Kapalı olan ağız açılmaya çalışılmamalı, dilin geriye kaçmasını engellemek için baş geri çene yukarı pozisyonu uygulanmalı
Genellikle kendinde olmayan hastaların kapalı olan ağzının açılarak dilinin boğaza kaçma ihtimalinin düşünülmesinin yanlış olduğunu bunun yerine “baş geri- çene yukarı” pozisyonunun yeterli olduğu konusunda uyarıda bulunan Esin, “Solunumu değerlendirirken şöyle bir yanlış uygulama yapılıyor; nedense herkes dilin geriye doğru kaçtığını düşündüğü için hemen dili yukarıya çekip dışarı çıkarmaya çalışıyor. Bu nedenle elini hastanın ağzına sokarak dili tutup dışarı çekmeye çalışıyorlar. Bu davranış hastaya zarar verebilir, yaralanma ve kanamaya, diş kırıklarına sebep olabilir. Hasta/yaralının ağzında gözle görülür bir şey varsa elimizle zorlamadan alabiliriz. Kalp masajı kadar önemli olan baş geri-çene yukarı pozisyonu verdiğinizde zaten dil kökü yukarı doğru kalkacağı için soluk yolunu tıkamayacaktır” ifadelerini kullandı.

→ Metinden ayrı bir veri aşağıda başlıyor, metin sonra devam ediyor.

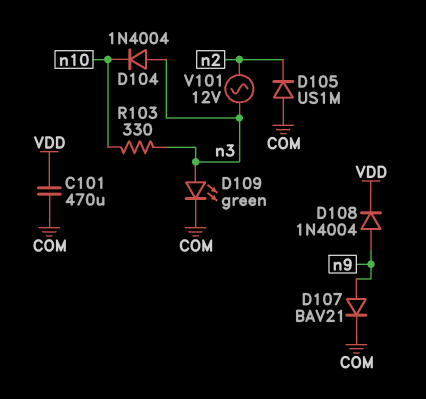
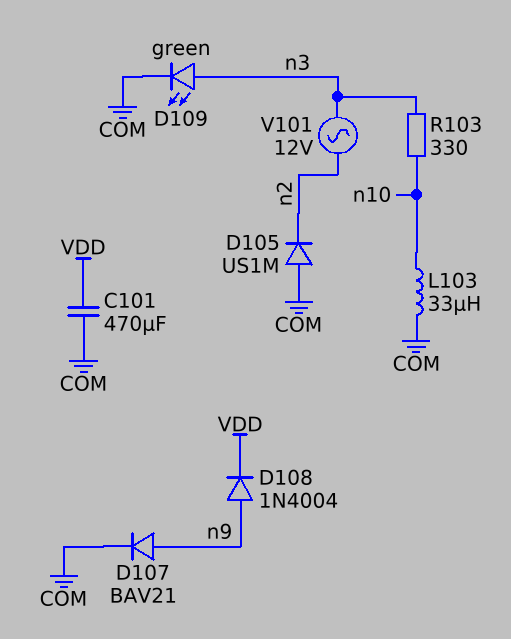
D104: diode 1N4004 (A n3, K n10) -> none
L103: none -> 33uH (COM, n10)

Kalp atışı ve solunum gelirse koma pozisyonunda ambulansın gelmesi beklenmeli. Peki, koma pozisyonu nasıl verilir?
Hastaya uygulanan ilk yardım ve kalp masajı sonrası kalp atışının ve solunumun tekrar geri gelmesiyle hastanın koma pozisyonuna getirilmesini ve bu şekilde ambulansın beklenmesini söyleyen Esin, hastanın başına yükseklik yapacak bir şeyin koyulmaması gerektiğini de hatırlattı. Esin, “Solunumu olmayan veya müdahale ile kalp ve solunumu geri gelmiş hastalarda hastanın başının altına yüksek bir şeylerin (yastık gibi) konması, solunum açısından yanlıştır. Bunun yerine ‘dolaşımı ve solunumu’ olan hastalarda ‘koma pozisyonu-iyileşme pozisyonu’ dediğimiz pozisyon vererek ambulansı beklemek ve sık sık hasta/yaralının solunumunu da kontrol etmek gerekir. Herhangi bir yerinde kırık-çıkık-burkulması olmayan hasta/yaralıya koma pozisyonunu verirken hastanın altta kalacak kolu yukarıya doğru uzatılmalı, diğer kolu çene altına yerleştirilmelidir. Yine çene altına yerleştirdiğimiz kolunun tarafındaki bacağı da biraz kıvırıp, omuz ve kalça kemiğinden destekleyerek kolunu yukarı doğru uzattığımız tarafa doğru hasta/yaralıyı yan çevirmeliyiz. Bu pozisyon hastanın kusması durumunda salya-salgısının soluk yoluna ve akciğerlerine kaçmasını engelleyecektir.
“Kanama durumunda baskıya ara vermemeliyiz”
Son olarak kanama kontrolü konusunda da bilgilendirmelerde bulunan Esin sözlerini şöyle sonlandırdı:
“Kanama durumlarında da kanamanın üzerine baskı uygulandıktan sonra genelde ‘kanama devam ediyor mu yoksa durdu mu acaba’ diye baskı materyali kaldırılıp yaraya bakılıyor. Oysa yapılması gereken ‘ baskı yapılan malzeme aşırı kanamadan dolayı kan dolduysa baskıya ara vermeden ve kan olmuş olan malzeme cilt üzerinden çekilmeden üzerine ikinci bir temiz bez eklendikten sonra baskılamaya devam etmektir. Bu baskıyla beraber kanayan uzuv kalp seviyesinden yukarıda tutarak acil yardıma başvurulmalıdır.”